**APPLY WHAT YOU READ**
• A. Who are the members of Hannah's family mentioned in the description of Hannah's War?
• B. Do these statements agree with the description of Hannah's War? (i) Hannah stayed in the room to help the midwife when her baby brother was born. (ii) Jacob was shot in a battle at Gettysburg. (iii) Mama was able to travel right away to care for Jacob.

**EXERCISE TEXT**
=-=-=

Hannah's War
Susan Provost Beller
language
(OurStory, Jan. 3, 2012)
Fourteen year old Hannah Scholten has a problem. The problem is her father who refuses to recognize she is growing up. Yes, she is afraid of everything. Yes, she couldn’t even stay in the room when her baby brother was born and help the midwife. But Papa is the problem, and with her older brother off at war, he is punishing her by making her do all the farm chores. But then the family gets a telegram. Hannah’s brother, Jacob, has been shot in a battle right here in Pennsylvania, at Gettysburg. Of course Mama and Papa will want to go care for Jacob and she will be able to prove how mature she is by handling the farm. But it is too soon for Mama to travel. And Papa is cruel in his comments: “Do you think I’d trust you to take care of the farm while I was gone?” In a moment of anger, Hannah finds her courage and runs away from home to care for her older brother. . Arriving at Gettysburg, that courage deserts her when she confronts the stench of rotting, unburied horses on the battlefield, the scavengers picking over the bodies and the horrible smells of the hospital tents. But she manages to control her stomach (most of the time) and take care of her brother. Circumstances finally force her to grow up when she meets a wounded Confederate soldier and becomes his friend. Hannah is changing in spite of herself, learning that the world is more complicated than she had thought. But will that be enough to make her face Papa?

=-=-=

(Records contained in a dataset)
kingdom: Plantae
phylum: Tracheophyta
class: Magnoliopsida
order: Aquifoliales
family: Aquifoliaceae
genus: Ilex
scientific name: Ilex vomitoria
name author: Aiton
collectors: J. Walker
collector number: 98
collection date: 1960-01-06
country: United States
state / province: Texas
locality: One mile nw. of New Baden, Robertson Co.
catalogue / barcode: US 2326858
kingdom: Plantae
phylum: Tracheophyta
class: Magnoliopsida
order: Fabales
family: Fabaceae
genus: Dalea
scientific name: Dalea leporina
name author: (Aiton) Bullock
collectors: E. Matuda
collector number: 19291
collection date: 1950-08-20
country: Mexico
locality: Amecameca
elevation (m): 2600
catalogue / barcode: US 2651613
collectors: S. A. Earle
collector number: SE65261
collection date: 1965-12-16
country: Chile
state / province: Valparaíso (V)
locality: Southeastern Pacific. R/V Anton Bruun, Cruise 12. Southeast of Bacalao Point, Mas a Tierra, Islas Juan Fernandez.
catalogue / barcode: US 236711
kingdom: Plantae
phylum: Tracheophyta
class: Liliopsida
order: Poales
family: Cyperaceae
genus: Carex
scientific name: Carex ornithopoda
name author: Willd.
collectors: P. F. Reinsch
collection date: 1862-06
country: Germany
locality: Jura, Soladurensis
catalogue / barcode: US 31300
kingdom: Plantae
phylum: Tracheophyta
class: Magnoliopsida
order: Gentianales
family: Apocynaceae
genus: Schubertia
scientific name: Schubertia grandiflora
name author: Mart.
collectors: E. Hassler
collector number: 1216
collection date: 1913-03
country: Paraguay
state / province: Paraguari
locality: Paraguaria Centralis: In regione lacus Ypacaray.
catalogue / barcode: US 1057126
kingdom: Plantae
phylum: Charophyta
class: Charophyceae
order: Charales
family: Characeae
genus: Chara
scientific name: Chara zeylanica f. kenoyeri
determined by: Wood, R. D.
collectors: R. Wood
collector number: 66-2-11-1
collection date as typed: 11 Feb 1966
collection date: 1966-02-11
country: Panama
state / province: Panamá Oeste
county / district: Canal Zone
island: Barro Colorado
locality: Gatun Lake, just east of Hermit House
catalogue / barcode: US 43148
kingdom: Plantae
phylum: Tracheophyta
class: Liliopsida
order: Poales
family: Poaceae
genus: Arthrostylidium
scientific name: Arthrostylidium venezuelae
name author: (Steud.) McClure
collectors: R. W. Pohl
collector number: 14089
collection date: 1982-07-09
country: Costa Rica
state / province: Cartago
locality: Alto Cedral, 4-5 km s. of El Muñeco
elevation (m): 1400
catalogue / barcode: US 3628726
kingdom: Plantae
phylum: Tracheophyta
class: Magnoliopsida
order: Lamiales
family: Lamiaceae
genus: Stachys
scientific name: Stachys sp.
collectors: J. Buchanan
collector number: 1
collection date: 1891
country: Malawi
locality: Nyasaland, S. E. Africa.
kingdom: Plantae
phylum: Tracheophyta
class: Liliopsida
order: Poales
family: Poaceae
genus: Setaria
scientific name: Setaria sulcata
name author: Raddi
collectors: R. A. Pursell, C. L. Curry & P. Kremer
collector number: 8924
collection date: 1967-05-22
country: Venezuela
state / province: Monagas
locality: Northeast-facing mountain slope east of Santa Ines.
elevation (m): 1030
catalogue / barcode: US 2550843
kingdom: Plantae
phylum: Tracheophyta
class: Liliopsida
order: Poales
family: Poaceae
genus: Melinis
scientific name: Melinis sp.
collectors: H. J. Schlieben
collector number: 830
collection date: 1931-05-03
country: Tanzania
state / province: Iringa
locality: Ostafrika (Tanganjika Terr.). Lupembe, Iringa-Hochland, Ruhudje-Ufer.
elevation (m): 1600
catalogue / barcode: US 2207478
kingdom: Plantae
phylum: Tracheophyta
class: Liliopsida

=-=-=

**EXPECTED RESULTS**
• A. Papa (her father), Mama, her older brother Jacob, and her baby brother.

• B.
(i) No: "she couldn’t even stay in the room when her baby brother was born and help the midwife."
(ii) Yes: "Hannah’s brother, Jacob, has been shot in a battle right here in Pennsylvania, at Gettysburg."
(iii) No: "But it is too soon for Mama to travel."